**Job A**
According to the Thermacell thread, how old was Helmet_S's daughter when the device was bought?
**Job B**
From the Thermacell thread, copy the part that opens with the words "## Helmet_S" and closes with "would recomment one.".
**Job C**
Translate this sentence from the Thermacell thread into Spanish: "I've got one and I think it works well."

**Text to read**
________

# Thermacell



## Mattuk

Do any of you boy's use a thermacell and if so what are your thoughts on them?


----------



## Helmet_S

I have a thermacell that I bought to keep the bugs away from my daughter who is 1 year old but at the time was only a few months old. It worked great and kept them away from me and my wife while we were next to her. I used it on a camping trip and various BBQ outings with friends/family. It did go through a few of those little repellant tabs but I didn't use it all that often so I think it was more due to them drying out sitting there not in use. I am still on the same fill of fuel.

The fumes aren't really strong smelling but everynow and then you will catch a wiff of the burnt fuel/repelleant. I don't think it would be enough to scare away most animals especially if they are used to smelling houses, cars, and such.

I would recomment one.


----------



## El Gato Loco

I've got one and I think it works well. I am not normally a fan of any product that requires any type of "refill" and thermacell does use a proprietary butane cartridge and repellent piece that you have to buy separately but so far I am happy with mine.

________

**Provided records**
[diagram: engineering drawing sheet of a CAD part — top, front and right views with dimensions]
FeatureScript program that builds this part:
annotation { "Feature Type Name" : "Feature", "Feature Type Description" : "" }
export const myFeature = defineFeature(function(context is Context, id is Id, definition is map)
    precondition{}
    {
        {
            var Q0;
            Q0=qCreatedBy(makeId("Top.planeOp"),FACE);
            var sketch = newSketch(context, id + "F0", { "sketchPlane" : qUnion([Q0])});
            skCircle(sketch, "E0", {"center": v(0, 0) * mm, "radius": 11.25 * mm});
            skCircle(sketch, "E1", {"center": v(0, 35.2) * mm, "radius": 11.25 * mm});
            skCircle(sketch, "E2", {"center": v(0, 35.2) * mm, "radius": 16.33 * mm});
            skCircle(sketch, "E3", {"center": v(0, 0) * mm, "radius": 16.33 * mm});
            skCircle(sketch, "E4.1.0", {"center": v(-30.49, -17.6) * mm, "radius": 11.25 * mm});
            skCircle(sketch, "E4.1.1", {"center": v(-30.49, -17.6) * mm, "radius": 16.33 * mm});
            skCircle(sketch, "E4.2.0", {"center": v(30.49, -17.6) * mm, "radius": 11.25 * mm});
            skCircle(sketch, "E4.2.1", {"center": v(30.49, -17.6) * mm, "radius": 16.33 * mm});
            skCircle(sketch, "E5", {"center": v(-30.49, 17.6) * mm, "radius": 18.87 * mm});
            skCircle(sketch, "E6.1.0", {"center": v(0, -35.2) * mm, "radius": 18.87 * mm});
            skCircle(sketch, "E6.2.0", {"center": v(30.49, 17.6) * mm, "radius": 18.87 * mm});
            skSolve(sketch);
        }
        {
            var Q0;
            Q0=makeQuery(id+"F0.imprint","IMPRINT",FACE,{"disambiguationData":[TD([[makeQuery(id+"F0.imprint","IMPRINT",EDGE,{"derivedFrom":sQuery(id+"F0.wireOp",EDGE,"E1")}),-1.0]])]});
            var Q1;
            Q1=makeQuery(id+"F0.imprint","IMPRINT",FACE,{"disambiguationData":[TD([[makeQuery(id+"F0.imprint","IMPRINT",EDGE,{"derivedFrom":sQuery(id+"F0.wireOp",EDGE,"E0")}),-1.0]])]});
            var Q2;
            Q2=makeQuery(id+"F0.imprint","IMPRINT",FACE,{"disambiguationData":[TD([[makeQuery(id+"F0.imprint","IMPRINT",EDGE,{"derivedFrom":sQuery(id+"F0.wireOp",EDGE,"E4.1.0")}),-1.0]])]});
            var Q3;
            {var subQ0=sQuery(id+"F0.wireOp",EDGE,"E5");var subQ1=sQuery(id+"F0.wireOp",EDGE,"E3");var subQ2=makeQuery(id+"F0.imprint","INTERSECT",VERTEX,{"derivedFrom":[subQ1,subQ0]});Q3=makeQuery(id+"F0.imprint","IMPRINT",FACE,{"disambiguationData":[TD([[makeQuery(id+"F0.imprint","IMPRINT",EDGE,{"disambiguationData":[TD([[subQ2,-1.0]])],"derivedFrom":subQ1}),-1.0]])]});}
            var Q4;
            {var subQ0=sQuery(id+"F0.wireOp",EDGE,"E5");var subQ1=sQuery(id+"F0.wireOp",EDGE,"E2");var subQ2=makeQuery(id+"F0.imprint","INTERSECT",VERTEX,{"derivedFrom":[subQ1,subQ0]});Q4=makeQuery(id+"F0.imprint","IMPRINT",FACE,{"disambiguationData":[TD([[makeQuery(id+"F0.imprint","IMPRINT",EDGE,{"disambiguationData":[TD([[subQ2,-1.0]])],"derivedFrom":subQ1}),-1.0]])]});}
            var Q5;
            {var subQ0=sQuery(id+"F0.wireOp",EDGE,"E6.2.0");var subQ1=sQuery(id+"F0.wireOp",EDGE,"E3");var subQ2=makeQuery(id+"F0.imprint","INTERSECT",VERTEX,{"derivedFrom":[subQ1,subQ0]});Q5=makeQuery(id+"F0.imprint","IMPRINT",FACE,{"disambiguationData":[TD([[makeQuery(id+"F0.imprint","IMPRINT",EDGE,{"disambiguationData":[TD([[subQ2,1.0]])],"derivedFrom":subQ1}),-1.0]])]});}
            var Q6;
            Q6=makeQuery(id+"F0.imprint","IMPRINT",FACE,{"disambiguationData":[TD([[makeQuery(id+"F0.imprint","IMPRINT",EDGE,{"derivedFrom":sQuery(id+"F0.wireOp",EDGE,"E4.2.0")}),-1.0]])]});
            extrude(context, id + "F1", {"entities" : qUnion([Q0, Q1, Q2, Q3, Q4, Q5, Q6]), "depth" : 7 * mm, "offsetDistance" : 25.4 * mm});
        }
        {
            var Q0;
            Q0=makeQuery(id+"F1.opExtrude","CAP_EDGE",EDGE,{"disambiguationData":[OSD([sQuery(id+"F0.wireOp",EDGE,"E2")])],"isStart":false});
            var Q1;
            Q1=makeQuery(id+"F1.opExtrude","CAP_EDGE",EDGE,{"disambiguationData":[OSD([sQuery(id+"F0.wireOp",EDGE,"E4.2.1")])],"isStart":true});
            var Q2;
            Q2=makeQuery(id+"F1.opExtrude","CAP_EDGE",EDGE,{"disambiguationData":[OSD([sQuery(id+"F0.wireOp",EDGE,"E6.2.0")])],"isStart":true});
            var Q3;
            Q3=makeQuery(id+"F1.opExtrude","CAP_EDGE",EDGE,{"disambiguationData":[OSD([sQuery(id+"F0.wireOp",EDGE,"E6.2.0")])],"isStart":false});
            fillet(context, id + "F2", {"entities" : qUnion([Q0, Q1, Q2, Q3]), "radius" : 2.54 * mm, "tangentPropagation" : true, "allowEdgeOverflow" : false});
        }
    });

________

**Written solution A**
She was only a few months old.

**Written solution B**
## Helmet_S

I have a thermacell that I bought to keep the bugs away from my daughter who is 1 year old but at the time was only a few months old. It worked great and kept them away from me and my wife while we were next to her. I used it on a camping trip and various BBQ outings with friends/family. It did go through a few of those little repellant tabs but I didn't use it all that often so I think it was more due to them drying out sitting there not in use. I am still on the same fill of fuel.

The fumes aren't really strong smelling but everynow and then you will catch a wiff of the burnt fuel/repelleant. I don't think it would be enough to scare away most animals especially if they are used to smelling houses, cars, and such.

I would recomment one.

**Written solution C**
Tengo uno y creo que funciona bien.